Las dos primeras semanas con Adrián. La primera puerta cerrada. La primera mentira a Carlos. *Llevo tres semanas viendo tu anillo.*
El nuevo jefe — Capítulo 2: Las primeras semanas
Las dos primeras semanas con Adrián fueron normales. Bueno — eso es lo que yo le digo a la gente cuando me preguntan ahora. Que las primeras dos semanas fueron normales.
No fueron normales.
—
La regla de tener un nuevo jefe es esta: las primeras dos semanas, te portas bien.

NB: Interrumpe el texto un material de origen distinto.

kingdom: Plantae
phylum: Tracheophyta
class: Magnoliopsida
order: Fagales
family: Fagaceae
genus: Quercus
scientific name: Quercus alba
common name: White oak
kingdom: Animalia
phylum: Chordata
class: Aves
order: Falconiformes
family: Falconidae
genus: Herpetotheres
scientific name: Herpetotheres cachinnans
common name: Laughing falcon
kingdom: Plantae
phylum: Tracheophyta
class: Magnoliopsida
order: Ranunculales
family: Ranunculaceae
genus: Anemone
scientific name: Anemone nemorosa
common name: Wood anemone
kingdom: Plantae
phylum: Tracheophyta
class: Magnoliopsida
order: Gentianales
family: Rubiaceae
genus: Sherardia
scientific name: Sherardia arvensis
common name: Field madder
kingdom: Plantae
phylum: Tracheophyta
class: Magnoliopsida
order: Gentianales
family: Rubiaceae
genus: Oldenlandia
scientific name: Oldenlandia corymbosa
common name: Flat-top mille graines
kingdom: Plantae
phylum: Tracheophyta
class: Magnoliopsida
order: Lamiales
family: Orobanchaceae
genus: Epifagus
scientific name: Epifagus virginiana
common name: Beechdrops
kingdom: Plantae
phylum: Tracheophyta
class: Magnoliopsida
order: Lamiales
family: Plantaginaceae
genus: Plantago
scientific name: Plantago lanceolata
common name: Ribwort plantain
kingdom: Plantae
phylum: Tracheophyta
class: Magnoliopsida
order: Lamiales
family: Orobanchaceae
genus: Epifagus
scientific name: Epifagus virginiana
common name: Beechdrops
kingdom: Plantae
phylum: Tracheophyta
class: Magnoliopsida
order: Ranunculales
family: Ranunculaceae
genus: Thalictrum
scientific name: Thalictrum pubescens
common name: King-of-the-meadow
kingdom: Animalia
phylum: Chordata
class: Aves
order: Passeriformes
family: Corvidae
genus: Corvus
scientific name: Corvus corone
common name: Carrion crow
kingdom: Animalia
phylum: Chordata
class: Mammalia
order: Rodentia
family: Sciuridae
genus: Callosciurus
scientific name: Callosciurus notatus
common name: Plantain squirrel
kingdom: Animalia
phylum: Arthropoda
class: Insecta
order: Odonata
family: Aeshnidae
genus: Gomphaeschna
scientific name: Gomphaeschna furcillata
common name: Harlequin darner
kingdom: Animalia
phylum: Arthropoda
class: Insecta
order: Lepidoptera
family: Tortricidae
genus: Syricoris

Yo me porté bien. Llegaba a las ocho menos cuarto. Me iba a las seis y media, a las siete máximo. Le mandaba a Adrián los reportes que él me pidiera con dos horas de margen. Cuando me lo encontraba en el pasillo del piso once, le decía “buenos días, Adrián” o “que tengas buena tarde, Adrián” — y nada más. Nunca me detenía a hablarle. Nunca le sostenía la mirada más de un segundo y medio.
Carlos había empezado un proyecto nuevo en su despacho de arquitectura. Nuestro hijo, Tomás, estaba en una racha de sueño donde se despertaba dos veces cada noche. Yo tenía dieciocho meses sin dormir bien y trece días con un nuevo jefe. La combinación es la que me explica todo lo que vino después.
Pero esa no es la verdad completa. La verdad completa es que yo me cuidaba en el piso once.
—
El primer miércoles, Adrián vino a mi oficina.
Tocó el marco de la puerta a las cinco y cuarto de la tarde. Yo estaba terminando un correo. Levanté la vista. Traía una carpeta en la mano.
— ¿Tienes diez minutos?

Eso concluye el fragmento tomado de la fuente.